En esa Guadalajara de anteayer había menos plazas y menos parques que hoy, es indudable, pero los que había eran más recoletos e íntimos, más dedicados a que las gentes, a la sombra de sus arboledas, pasearan y se dijeran palabras como arrullos. Madoz nos dice que eran cuatro las plazas que Guadalajara tenía. La de la Fábrica estaba frente al palacio del Infantado y la Academia de Ingenieros, y había sido sufragada por la Diputación Provincial, en 1839, con objeto de que muchos parados que por efecto de la Guerra Civil (la primera carlista) habían debido salir de sus pueblos, encontraran medio de subsistencia adecuado. Estaba poblada de acacias, rosales y moscones, formando cinco calles con sus correspondientes bancos o asientos de piedra.
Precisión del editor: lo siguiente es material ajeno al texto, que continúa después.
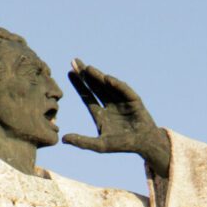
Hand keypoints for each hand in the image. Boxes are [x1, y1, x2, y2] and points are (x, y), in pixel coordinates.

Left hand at [63, 61, 170, 177]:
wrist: (144, 144)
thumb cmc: (122, 145)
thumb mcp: (99, 145)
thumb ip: (82, 142)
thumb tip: (62, 139)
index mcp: (100, 113)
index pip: (87, 96)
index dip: (79, 85)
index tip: (69, 72)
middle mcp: (109, 104)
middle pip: (95, 87)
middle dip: (85, 75)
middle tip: (74, 61)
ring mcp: (121, 101)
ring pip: (107, 86)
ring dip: (98, 77)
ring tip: (88, 68)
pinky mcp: (133, 100)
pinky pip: (123, 90)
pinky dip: (116, 85)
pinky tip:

Las otras plazas eran las de San Nicolás, construida frente al Teatro Principal (lo que hoy denominamos «el Jardini­llo»), que en 1830 mandó construir el corregidor o intendente don Juan José de Orué, y que además de algunos pocos rosales mostraba acacias, álamos negros y otros árboles con un trazado irregular, teniendo una fuente en uno de sus extremos. Otra plaza llamaban del Jefe Político, y se encontraba en lo que tradicionalmente se llamó plaza de Beladíez, correspondiendo a la zona que hoy se halla entre el Colegio de las Francesas y la portada trasera de la Diputación Provincial. Esta plazuela, adornada con tres hile­ras de acacias, fué construida por el Jefe Político (así se denominaba entonces al Gobernador Civil) don Pedro Gómez de la Serna, en 1835, y sobresalía por la elegancia de sus bancos, que eran de asiento de piedra y respaldos de hierro forjado. Final­mente, la plaza de Santo Domingo, abierta delante de la iglesia de San Ginés (antiguo convento de dominicos), fue construida por el Ayuntamiento en 1822, siendo dotada de un amplio salón y 3 pequeños paseos bordeados de árboles y bancos de piedra, gozando en todas las estaciones de la visita nutrida de los arriacenses, que lo tenían por el más amplio paseo de la ciudad. Recuerdos todos de una Guadalajara que, inexorablemente, ha ido cambiando al ritmo de los tiempos.